Posted to user@nutch.apache.org by RP <rp...@earthlink.net> on 2006/12/21 05:24:03 UTC
Nutch tuning - speed improvements that worked for me
Some tuning results - play with what you have and you might be
surprised..!! A simple tweak to run Java as a server "-server" switch,
gave a ~13% improvement as noted below for a readdb. The -server tweak
did not help on query results via Tomcat but for basic Nutch DB work, it
did pretty well (this is a standalone box and a resource limited one as
well). As such, I've got this tweaked right in the nutch file in bin so
it's picked up just for Nutch. I also played with the -Xm? type
settings and if you have a memory limited machine like I do, this helped
to reduce the swapping that was really slowing things down (my Nutch
install has 1000m heap size - way too big for my box). There are other
Java things I've not tried yet (incremental garbage collection, etc.).

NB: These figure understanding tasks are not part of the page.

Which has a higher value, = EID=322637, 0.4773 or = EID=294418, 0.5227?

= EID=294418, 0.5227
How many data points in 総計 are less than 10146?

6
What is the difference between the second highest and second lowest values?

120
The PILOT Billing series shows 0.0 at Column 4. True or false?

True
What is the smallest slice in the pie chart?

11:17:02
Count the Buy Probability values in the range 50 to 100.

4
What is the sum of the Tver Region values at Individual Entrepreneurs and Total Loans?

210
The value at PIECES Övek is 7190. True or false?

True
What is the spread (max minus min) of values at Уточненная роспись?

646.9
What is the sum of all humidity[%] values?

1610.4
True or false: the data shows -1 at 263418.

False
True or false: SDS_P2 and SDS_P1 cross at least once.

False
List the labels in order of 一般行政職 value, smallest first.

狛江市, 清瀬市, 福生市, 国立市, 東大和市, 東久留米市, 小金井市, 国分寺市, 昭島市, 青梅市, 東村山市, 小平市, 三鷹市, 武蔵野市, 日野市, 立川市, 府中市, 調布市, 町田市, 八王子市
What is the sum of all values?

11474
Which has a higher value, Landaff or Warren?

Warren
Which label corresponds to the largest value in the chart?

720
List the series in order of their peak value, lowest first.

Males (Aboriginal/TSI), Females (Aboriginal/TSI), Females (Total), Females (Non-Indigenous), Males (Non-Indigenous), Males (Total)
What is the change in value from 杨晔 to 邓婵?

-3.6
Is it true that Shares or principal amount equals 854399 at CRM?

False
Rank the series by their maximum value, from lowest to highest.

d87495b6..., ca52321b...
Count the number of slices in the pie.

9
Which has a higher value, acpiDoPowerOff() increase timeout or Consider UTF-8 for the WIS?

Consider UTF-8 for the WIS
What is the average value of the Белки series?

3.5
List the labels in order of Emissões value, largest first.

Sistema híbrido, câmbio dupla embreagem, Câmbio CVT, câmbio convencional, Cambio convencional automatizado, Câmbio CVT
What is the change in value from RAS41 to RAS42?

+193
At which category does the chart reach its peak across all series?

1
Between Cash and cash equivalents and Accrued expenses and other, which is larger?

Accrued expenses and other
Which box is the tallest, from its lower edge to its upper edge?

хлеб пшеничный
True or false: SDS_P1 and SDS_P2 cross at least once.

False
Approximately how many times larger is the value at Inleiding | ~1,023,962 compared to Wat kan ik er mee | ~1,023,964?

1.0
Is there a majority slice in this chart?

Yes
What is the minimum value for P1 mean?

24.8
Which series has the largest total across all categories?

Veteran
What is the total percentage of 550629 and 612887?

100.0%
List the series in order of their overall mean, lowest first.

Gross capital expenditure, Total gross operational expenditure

The experienced nutchers will have done this, but for other newbies like
me this may help, and these Java tweaks are applicable to all Nutch
revs.... Also - use jconsole to probe the jvm resources being used in
real time - my basic setup is quite a bit faster now than in the default
config:
-client (default for java and Nutch)
CrawlDb statistics start: crawl/crawldb
Statistics for CrawlDb: crawl/crawldb
TOTAL urls: 2631275
retry 0: 2618055
retry 1: 6847
retry 2: 741
retry 3: 5632
min score: 0.0
avg score: 5.279
max score: 4063232.0
status 1 (DB_unfetched): 2201893
status 2 (DB_fetched): 390543
status 3 (DB_gone): 38839
CrawlDb statistics: done
real 7m34.655s
user 7m19.948s
sys 0m10.032s
-server
CrawlDb statistics start: crawl/crawldb
Statistics for CrawlDb: crawl/crawldb
TOTAL urls: 2631275
retry 0: 2618055
retry 1: 6847
retry 2: 741
retry 3: 5632
min score: 0.0
avg score: 5.279
max score: 4063232.0
status 1 (DB_unfetched): 2201893
status 2 (DB_fetched): 390543
status 3 (DB_gone): 38839
CrawlDb statistics: done
real 6m39.170s
user 6m22.691s
sys 0m10.191s
That's ~13% better....
On another note - look at the switches you have available - for me
turning off filtering on the generate, and turning off parsing during
the fetch gave a nice boost. I run filtering from time to time on the
crawldb so no need to duplicate that effort in the generate step as it
really slows it down. I just run the parse after the fetch is done, and
my combined times seem shorter than doing it in one step as I'm also CPU
AND bandwidth throttled. As always, your mileage may vary so give some
things a try and you might get a nice surprise in improved speed....
--
rp